Dr. Dax Kurbegov (23:12):
Maybe just one, and we’ve talked a fair bit about personalizing therapy. I think more than an ever that ability in our cancer space, in our cancer realm, to identify treatments that are specifically going to work for the individuals that are across the table from us is tremendously exciting. I think we all recognize that journey to ever more personalized treatment is really a critical path to achieving the best possible outcomes and that we all have to be in it together, right? Academic centers, community health systems, patient advocates, federal government, industry providers, and that’s the model that we embrace here. So thrilled to join you today, thrilled to share with you some of the work that we do and reflect on some of the opportunities in front of us.
Chip Kahn (24:03):
Dax, so appreciate your service.
Speaker 1 (24:09):
Thanks for listening to Hospitals In Focus, from the Federation of American Hospitals. Learn more at fah.org. Follow the Federation on social media at FAH Hospitals and follow Chip @ChipKahn. Please rate, review and subscribe to Hospitals in Focus. Join us next time for more in-depth conversations with healthcare leaders.
Dax Kurbegov, MD
Vice President & Physician-in-Chief of Clinical Programs
Dr. Kurbegov is the vice president and physician-in-chief of clinical programs at Sarah Cannon. Dr. Kurbegov oversees Sarah Cannon’s clinical program development, ensuring consistency and quality and fostering collaboration across our global network of cancer programs. He works with clinical operations teams and tumor specific workgroups across the network for strategic development, implementation and evaluation of clinical programs and services for patients facing cancer in Sarah Cannon communities.
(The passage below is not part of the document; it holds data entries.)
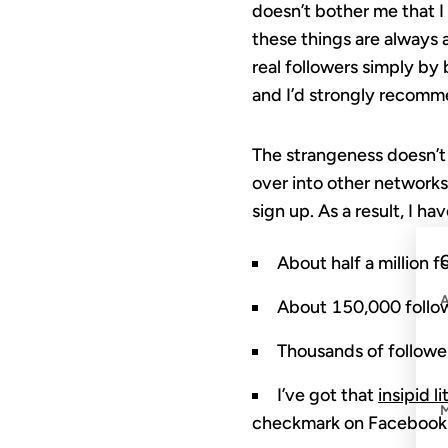
doesn’t bother me that I
these things are always a
real followers simply by 
and I’d strongly recomme
The strangeness doesn’t 
over into other networks,
sign up. As a result, I h
C
About half a million f
About 150,000 follo
Thousands of followe
I’ve got that
insipid l
checkmark on Facebook!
Dr. Kurbegov has led the development of both clinical and research programs across tumor sites for national oncology programs, focusing on strategic initiatives to improve patient outcomes. He joined Sarah Cannon from Catholic Health Initiatives in Colorado where he served as physician vice president of the national oncology service line for 50 cancer centers across the U.S.
Dr. Kurbegov received his bachelor of science from Stanford University and his medical degree from Baylor College of Medicine. He completed his internship and residency in internal medicine at University of Colorado Health Sciences Center and his medical oncology fellowship from The University of Texas MD Anderson Cancer Center. He has served as a physician advisor for the American Society of Clinical Oncology (ASCO®) and chair of the ASCO Research Community Forum Steering Group for the 2017-2018 term. He has been recognized as a “Top Doc” by U.S. News & World Report, amongst many other recognitions.